Wednesday, July 6, 2011

Thai Pan Seared Scallop

Prep Time: 10 min      Cook Time: 6 min     Ready In: 16 min
Serving Size: 2


INGREDIENTS
6 Extra Large Scallops
2 Tbs Vegetable Oil
Salt to Taste
Pepper to Taste
2 Handful of Mixed Greens
2 Strand of Fresh Thai Basil
2 Lime Wedges


THAI SAUCE

3 Tbs Olive Oil
1 Tbs Fish Sauce
1 Zest of Lime
1/2 Lime Juice
1/4 Bunch of Coriander, Chopped
1 Red Chili, Minced
1/4 Tsp Cayenne Pepper
2 Cloves Garlic, Minced
2 Tbs Butter
1/2 Tsp Sugar



DIRECTIONS

If scallops are frozen make sure you defrost scallops in the fridge at least one day a head of time.
Rinse scallops and pat surface dry.
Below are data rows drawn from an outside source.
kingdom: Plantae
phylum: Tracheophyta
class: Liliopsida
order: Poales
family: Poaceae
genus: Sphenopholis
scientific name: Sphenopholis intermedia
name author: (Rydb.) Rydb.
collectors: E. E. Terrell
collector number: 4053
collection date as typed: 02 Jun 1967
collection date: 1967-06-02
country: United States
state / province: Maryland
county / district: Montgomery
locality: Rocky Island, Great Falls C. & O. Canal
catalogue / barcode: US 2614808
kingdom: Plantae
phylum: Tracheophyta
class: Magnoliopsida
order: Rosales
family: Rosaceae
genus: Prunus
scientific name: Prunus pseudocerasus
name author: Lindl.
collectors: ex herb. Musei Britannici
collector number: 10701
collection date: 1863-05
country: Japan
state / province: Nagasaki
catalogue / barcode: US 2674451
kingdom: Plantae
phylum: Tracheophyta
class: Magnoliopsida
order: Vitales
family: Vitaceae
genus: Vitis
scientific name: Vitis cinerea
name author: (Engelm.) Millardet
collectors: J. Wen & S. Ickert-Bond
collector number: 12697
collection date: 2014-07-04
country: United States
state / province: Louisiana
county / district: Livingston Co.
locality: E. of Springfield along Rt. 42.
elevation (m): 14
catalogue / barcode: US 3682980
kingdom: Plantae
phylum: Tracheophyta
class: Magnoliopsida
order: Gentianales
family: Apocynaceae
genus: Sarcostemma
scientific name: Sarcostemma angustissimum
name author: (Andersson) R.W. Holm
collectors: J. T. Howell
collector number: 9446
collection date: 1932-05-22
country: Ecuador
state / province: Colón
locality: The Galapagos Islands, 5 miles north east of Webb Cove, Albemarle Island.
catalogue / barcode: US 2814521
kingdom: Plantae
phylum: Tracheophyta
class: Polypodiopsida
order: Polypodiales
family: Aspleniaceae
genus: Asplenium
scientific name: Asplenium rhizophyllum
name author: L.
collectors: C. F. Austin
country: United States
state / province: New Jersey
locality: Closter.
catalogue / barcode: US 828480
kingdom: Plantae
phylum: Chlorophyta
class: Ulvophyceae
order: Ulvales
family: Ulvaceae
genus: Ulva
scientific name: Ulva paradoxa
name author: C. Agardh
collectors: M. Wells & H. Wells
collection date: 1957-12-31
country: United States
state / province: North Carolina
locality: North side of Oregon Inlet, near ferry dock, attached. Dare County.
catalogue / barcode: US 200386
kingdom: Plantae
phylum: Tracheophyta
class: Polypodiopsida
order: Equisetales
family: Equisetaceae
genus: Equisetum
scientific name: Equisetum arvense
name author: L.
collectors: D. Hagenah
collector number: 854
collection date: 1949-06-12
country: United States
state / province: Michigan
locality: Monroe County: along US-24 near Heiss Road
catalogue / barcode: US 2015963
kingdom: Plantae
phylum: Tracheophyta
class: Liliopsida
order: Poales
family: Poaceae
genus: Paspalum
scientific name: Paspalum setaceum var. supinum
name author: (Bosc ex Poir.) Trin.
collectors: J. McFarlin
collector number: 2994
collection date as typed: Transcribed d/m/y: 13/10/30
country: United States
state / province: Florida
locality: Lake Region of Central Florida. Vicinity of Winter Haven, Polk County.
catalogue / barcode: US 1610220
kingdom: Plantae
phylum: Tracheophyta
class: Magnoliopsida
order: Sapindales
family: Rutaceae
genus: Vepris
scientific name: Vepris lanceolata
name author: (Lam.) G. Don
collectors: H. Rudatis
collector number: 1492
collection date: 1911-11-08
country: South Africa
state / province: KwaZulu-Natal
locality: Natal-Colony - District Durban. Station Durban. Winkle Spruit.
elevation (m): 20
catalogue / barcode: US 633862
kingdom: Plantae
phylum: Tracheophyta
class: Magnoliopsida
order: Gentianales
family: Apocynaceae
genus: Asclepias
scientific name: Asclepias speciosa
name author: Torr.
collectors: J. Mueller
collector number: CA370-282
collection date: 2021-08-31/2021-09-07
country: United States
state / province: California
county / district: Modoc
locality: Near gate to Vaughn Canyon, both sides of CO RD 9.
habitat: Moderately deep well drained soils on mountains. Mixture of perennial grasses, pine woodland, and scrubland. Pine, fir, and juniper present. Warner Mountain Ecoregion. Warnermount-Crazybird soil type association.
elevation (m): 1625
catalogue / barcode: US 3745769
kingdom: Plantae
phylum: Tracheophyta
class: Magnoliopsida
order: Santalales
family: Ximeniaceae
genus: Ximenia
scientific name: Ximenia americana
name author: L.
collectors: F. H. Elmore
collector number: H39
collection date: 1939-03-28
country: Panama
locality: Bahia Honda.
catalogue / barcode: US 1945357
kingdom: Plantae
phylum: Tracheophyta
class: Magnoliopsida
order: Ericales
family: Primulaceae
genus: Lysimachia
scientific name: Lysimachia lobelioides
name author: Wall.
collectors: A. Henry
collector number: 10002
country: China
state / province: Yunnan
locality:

Heat large pan to medium high heat and add vegetable oil to sear the scallops.  Make sure the pan is hot and scallop is dry before placing scallop onto the pan.

Space scallops onto the pan such that you have enough room to flip them around. Do not over crowd the pan. Cook scallop for 2 minutes each side. Season scallop with salt and pepper while cooking. Scallops are done when both sides have a crispy looking crust.

Remove scallops from pan and place on paper towel to drain.

Place all the sauce ingredients into the pan and bring it to a boil and cook for 2 minutes.

Place mix green on one side of the serving plate. Place scallops on the other side of the plate and top with sauce.